• What is needed: Copy the text from every page in the listing below, line for line, and leave the pictures out of your answer.

• Exercise input:
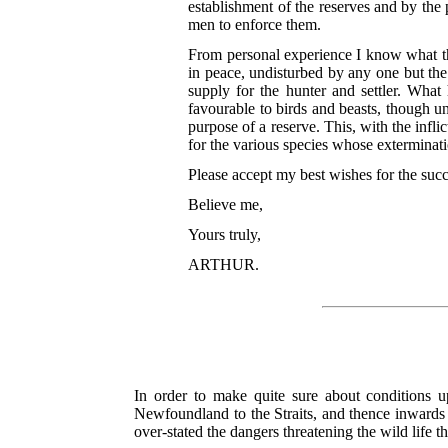
establishment of the reserves and by the
men to enforce them.
From personal experience I know what the
in peace, undisturbed by any one but the
supply for the hunter and settler. Wh
favourable to birds and beasts, though unf
purpose of a reserve. This, with the inflic
for the various species whose exterminat
Please accept my best wishes for the su
Believe me,
Yours truly,
ARTHUR.
In order to make quite sure about conditions 
Newfoundland to the Straits, and thence inwards
over-stated the dangers threatening the wild life t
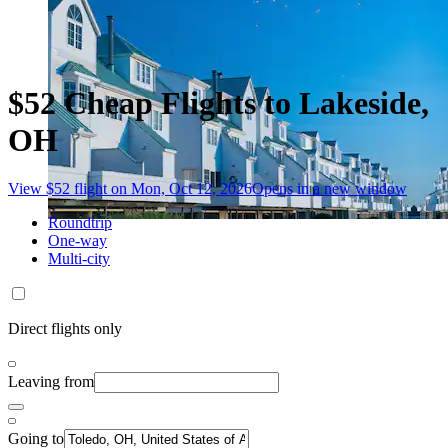
$52 Cheap Flights to Lakeside,
OH
View $52 flight on Mon, Oct 12, 2026
Opens in a new window
Roundtrip
One-way
Multi-city
Direct flights only
Leaving from
Going to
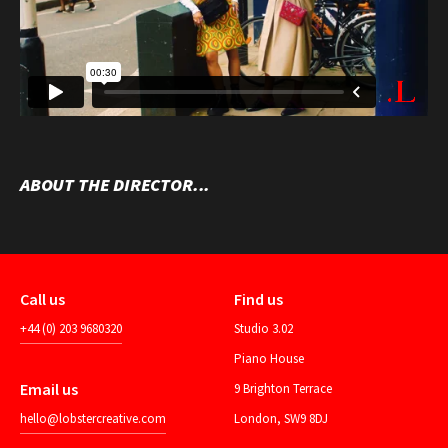
ABOUT THE DIRECTOR...
Call us
Find us
+44 (0) 203 9680320
Studio 3.02
Piano House
Email us
9 Brighton Terrace
hello@lobstercreative.com
London, SW9 8DJ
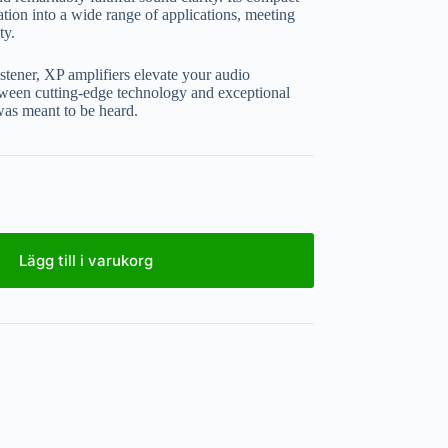
ation into a wide range of applications, meeting
ty.
stener, XP amplifiers elevate your audio
etween cutting-edge technology and exceptional
 was meant to be heard.
Lägg till i varukorg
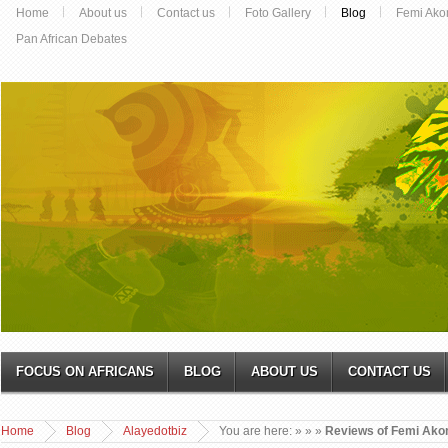
Home
About us
Contact us
Foto Gallery
Blog
Femi Ako
Pan African Debates
FOCUS ON AFRICANS
BLOG
ABOUT US
CONTACT US
Home
Blog
Alayedotbiz
You are here:
»
»
»
Reviews of Femi Ako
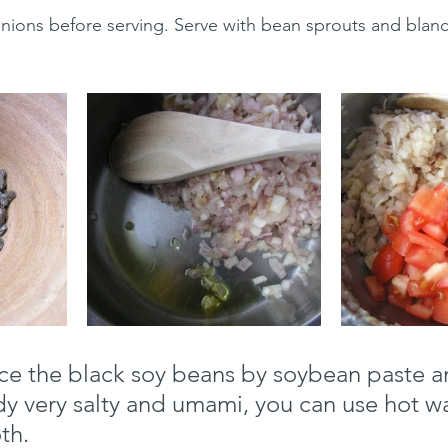
nions before serving. Serve with bean sprouts and blan
ce the black soy beans by soybean paste an
ady very salty and umami, you can use hot wa
th.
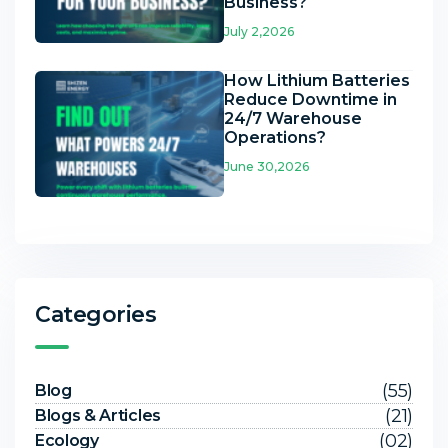
Business?
July 2,2026
How Lithium Batteries
Reduce Downtime in
24/7 Warehouse
Operations?
June 30,2026
Categories
(55)
Blog
(21)
Blogs & Articles
(02)
Ecology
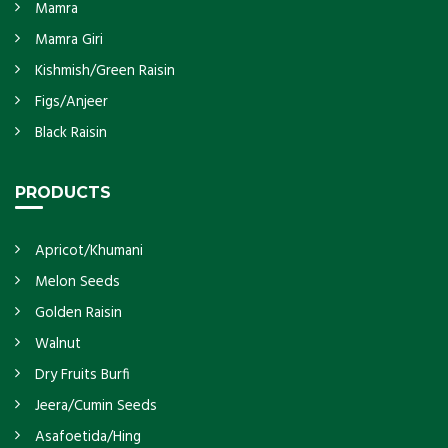
Mamra
Mamra Giri
Kishmish/Green Raisin
Figs/Anjeer
Black Raisin
PRODUCTS
Apricot/Khumani
Melon Seeds
Golden Raisin
Walnut
Dry Fruits Burfi
Jeera/Cumin Seeds
Asafoetida/Hing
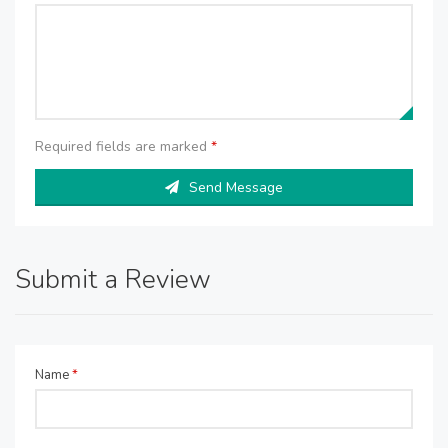
Required fields are marked
*
Send Message
Submit a Review
Name
*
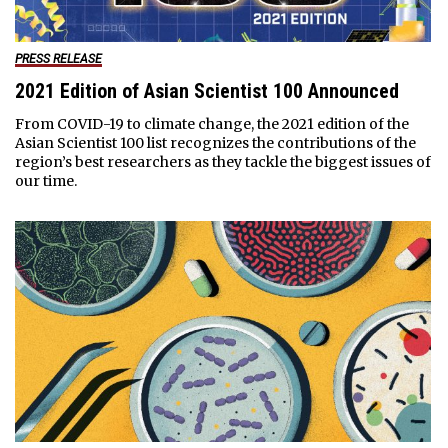
PRESS RELEASE
2021 Edition of Asian Scientist 100 Announced
From COVID-19 to climate change, the 2021 edition of the
Asian Scientist 100 list recognizes the contributions of the
region’s best researchers as they tackle the biggest issues of
our time.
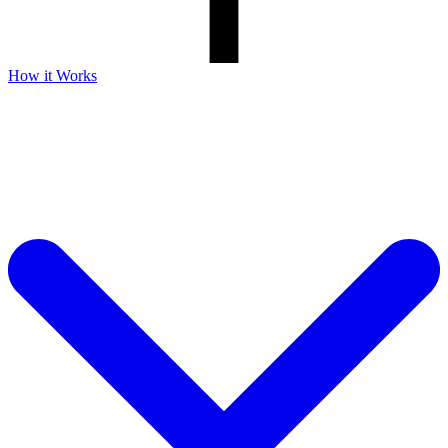
How it Works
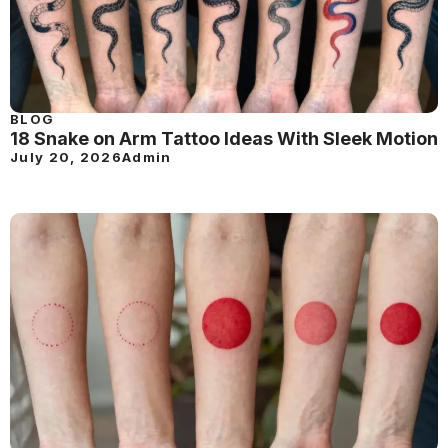
BLOG
18 Snake on Arm Tattoo Ideas With Sleek Motion
July 20, 2026
Admin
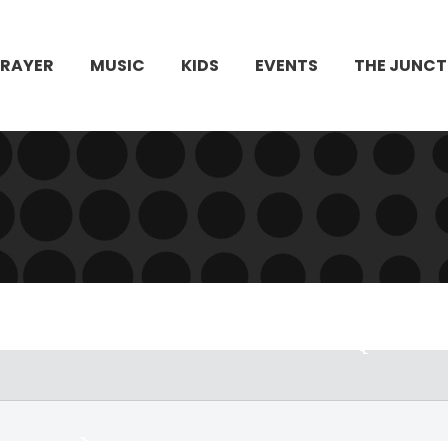
PRAYER
MUSIC
KIDS
EVENTS
THE JUNCT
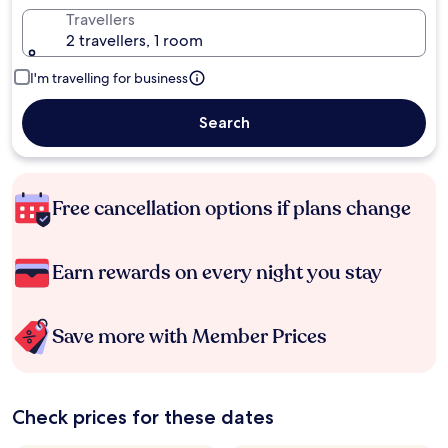
Travellers
2 travellers, 1 room
I'm travelling for business
Search
Free cancellation options if plans change
Earn rewards on every night you stay
Save more with Member Prices
Check prices for these dates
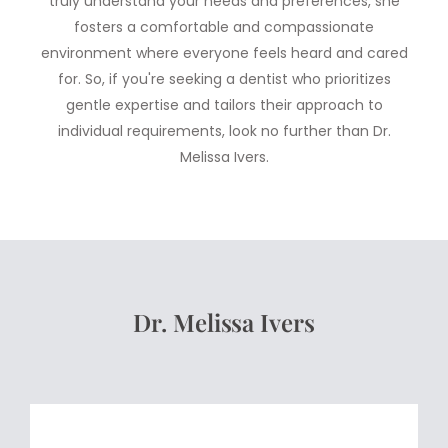
truly understand your needs and preferences, she
fosters a comfortable and compassionate
environment where everyone feels heard and cared
for. So, if you're seeking a dentist who prioritizes
gentle expertise and tailors their approach to
individual requirements, look no further than Dr.
Melissa Ivers.
Dr. Melissa Ivers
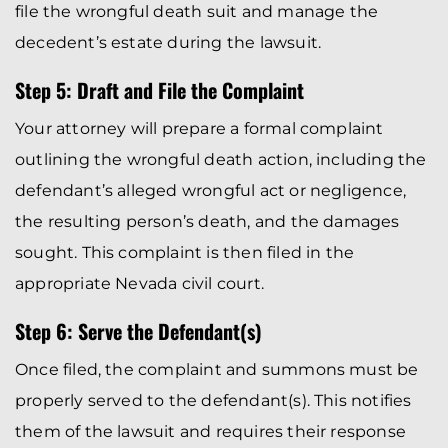
file the wrongful death suit and manage the
decedent’s estate during the lawsuit.
Step 5: Draft and File the Complaint
Your attorney will prepare a formal complaint
outlining the wrongful death action, including the
defendant’s alleged wrongful act or negligence,
the resulting person’s death, and the damages
sought. This complaint is then filed in the
appropriate Nevada civil court.
Step 6: Serve the Defendant(s)
Once filed, the complaint and summons must be
properly served to the defendant(s). This notifies
them of the lawsuit and requires their response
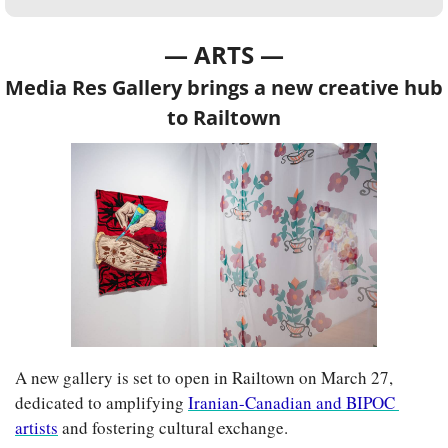
— ARTS —
Media Res Gallery brings a new creative hub 
to Railtown
A new gallery is set to open in Railtown on March 27, 
dedicated to amplifying 
Iranian-Canadian and BIPOC 
artists
 and fostering cultural exchange.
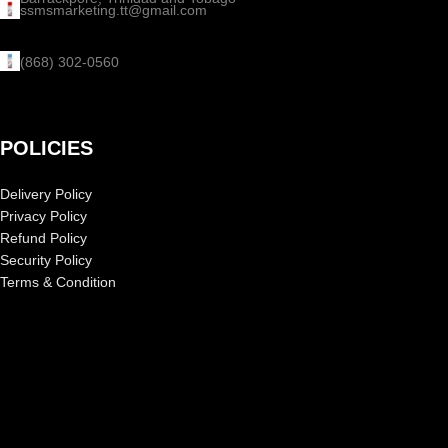
ssmsmarketing.tt@gmail.com
(868) 302-0560
POLICIES
Delivery Policy
Privacy Policy
Refund Policy
Security Policy
Terms & Condition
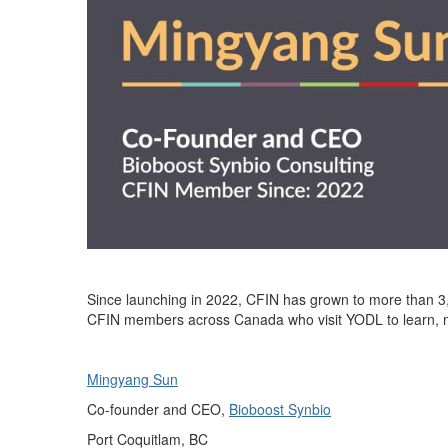
Since launching in 2022, CFIN has grown to more than
3
CFIN members across Canada who visit YODL to learn, ma
Mingyang Sun
Co-foun
d
er and CEO,
B
ioboost Synbio
Port Coquitlam
,
BC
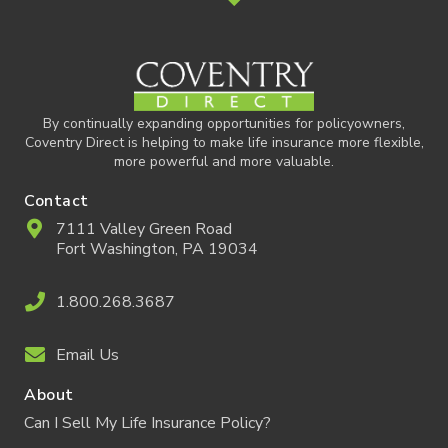
By continually expanding opportunities for policyowners,
Coventry Direct is helping to make life insurance more flexible,
more powerful and more valuable.
Contact
7111 Valley Green Road
Fort Washington, PA 19034
1.800.268.3687
Email Us
About
Can I Sell My Life Insurance Policy?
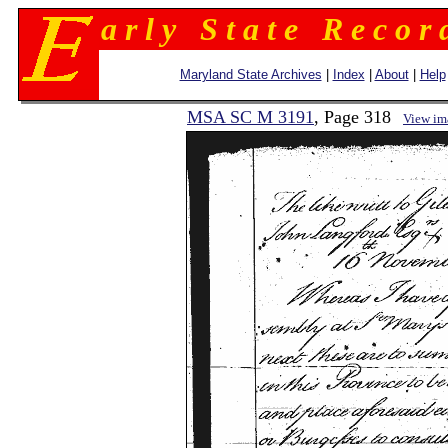
a r l y S t a t e R e c o r 
Maryland State Archives
|
Index
|
About
|
Help
MSA SC M 3191
, Page 318
View im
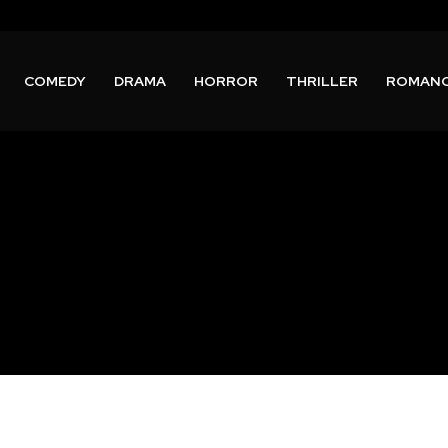
COMEDY
DRAMA
HORROR
THRILLER
ROMAN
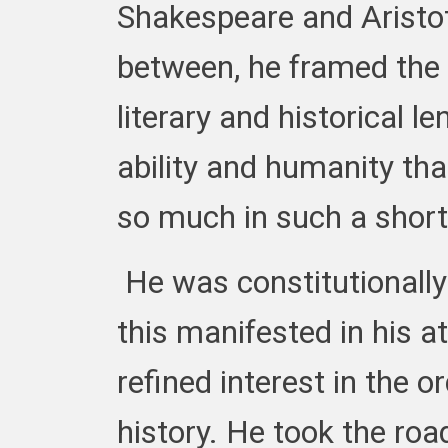
Shakespeare and Aristotle
between, he framed the
literary and historical le
ability and humanity tha
so much in such a short
He was constitutionally 
this manifested in his at
refined interest in the o
history. He took the road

• Reply to the task:
establishment of the reserves and by the
men to enforce them.
From personal experience I know what the
in peace, undisturbed by any one but the
supply for the hunter and settler. Wh
favourable to birds and beasts, though unf
purpose of a reserve. This, with the inflic
for the various species whose exterminat
Please accept my best wishes for the su
Believe me,
Yours truly,
ARTHUR.
In order to make quite sure about conditions 
Newfoundland to the Straits, and thence inwards
over-stated the dangers threatening the wild life t
$52 Cheap Flights to Lakeside,
OH
View $52 flight on Mon, Oct 12, 2026
Opens in a new window
Roundtrip
One-way
Multi-city
Direct flights only
Leaving from
Going to
ABOUT THE DIRECTOR...
Call us
Find us
+44 (0) 203 9680320
Studio 3.02
Piano House
Email us
9 Brighton Terrace
hello@lobstercreative.com
London, SW9 8DJ
ation into a wide range of applications, meeting
ty.
stener, XP amplifiers elevate your audio
etween cutting-edge technology and exceptional
 was meant to be heard.
Lägg till i varukorg
Home
About us
Contact us
Foto Gallery
Blog
Femi Ako
Pan African Debates
FOCUS ON AFRICANS
BLOG
ABOUT US
CONTACT US
Home
Blog
Alayedotbiz
You are here:
»
»
»
Reviews of Femi Ako
nions before serving. Serve with bean sprouts and blan
ce the black soy beans by soybean paste an
ady very salty and umami, you can use hot wa
th.
Business?
July 2,2026
How Lithium Batteries
Reduce Downtime in
24/7 Warehouse
Operations?
June 30,2026
Categories
(55)
Blog
(21)
Blogs & Articles
(02)
Ecology
Mamra
Mamra Giri
Kishmish/Green Raisin
Figs/Anjeer
Black Raisin
PRODUCTS
Apricot/Khumani
Melon Seeds
Golden Raisin
Walnut
Dry Fruits Burfi
Jeera/Cumin Seeds
Asafoetida/Hing
Required fields are marked
*
Send Message
Submit a Review
Name
*
PRESS RELEASE
2021 Edition of Asian Scientist 100 Announced
From COVID-19 to climate change, the 2021 edition of the
Asian Scientist 100 list recognizes the contributions of the
region’s best researchers as they tackle the biggest issues of
our time.
How it Works
BLOG
18 Snake on Arm Tattoo Ideas With Sleek Motion
July 20, 2026
Admin
PRAYER
MUSIC
KIDS
EVENTS
THE JUNCT
Travellers
2 travellers, 1 room
I'm travelling for business
Search
Free cancellation options if plans change
Earn rewards on every night you stay
Save more with Member Prices
Check prices for these dates
truly understand your needs and preferences, she
fosters a comfortable and compassionate
environment where everyone feels heard and cared
for. So, if you're seeking a dentist who prioritizes
gentle expertise and tailors their approach to
individual requirements, look no further than Dr.
Melissa Ivers.
Dr. Melissa Ivers
file the wrongful death suit and manage the
decedent’s estate during the lawsuit.
Step 5: Draft and File the Complaint
Your attorney will prepare a formal complaint
outlining the wrongful death action, including the
defendant’s alleged wrongful act or negligence,
the resulting person’s death, and the damages
sought. This complaint is then filed in the
appropriate Nevada civil court.
Step 6: Serve the Defendant(s)
Once filed, the complaint and summons must be
properly served to the defendant(s). This notifies
them of the lawsuit and requires their response
— ARTS —
Media Res Gallery brings a new creative hub 
to Railtown
A new gallery is set to open in Railtown on March 27, 
dedicated to amplifying 
Iranian-Canadian and BIPOC 
artists
 and fostering cultural exchange.
ssmsmarketing.tt@gmail.com
(868) 302-0560
POLICIES
Delivery Policy
Privacy Policy
Refund Policy
Security Policy
Terms & Condition
Since launching in 2022, CFIN has grown to more than
3
CFIN members across Canada who visit YODL to learn, ma
Mingyang Sun
Co-foun
d
er and CEO,
B
ioboost Synbio
Port Coquitlam
,
BC
By continually expanding opportunities for policyowners,
Coventry Direct is helping to make life insurance more flexible,
more powerful and more valuable.
Contact
7111 Valley Green Road
Fort Washington, PA 19034
1.800.268.3687
Email Us
About
Can I Sell My Life Insurance Policy?
a r l y S t a t e R e c o r 
Maryland State Archives
|
Index
|
About
|
Help
MSA SC M 3191
, Page 318
View im
COMEDY
DRAMA
HORROR
THRILLER
ROMAN
Shakespeare and Aristotle
between, he framed the
literary and historical le
ability and humanity tha
so much in such a short
He was constitutionally 
this manifested in his at
refined interest in the o
history. He took the road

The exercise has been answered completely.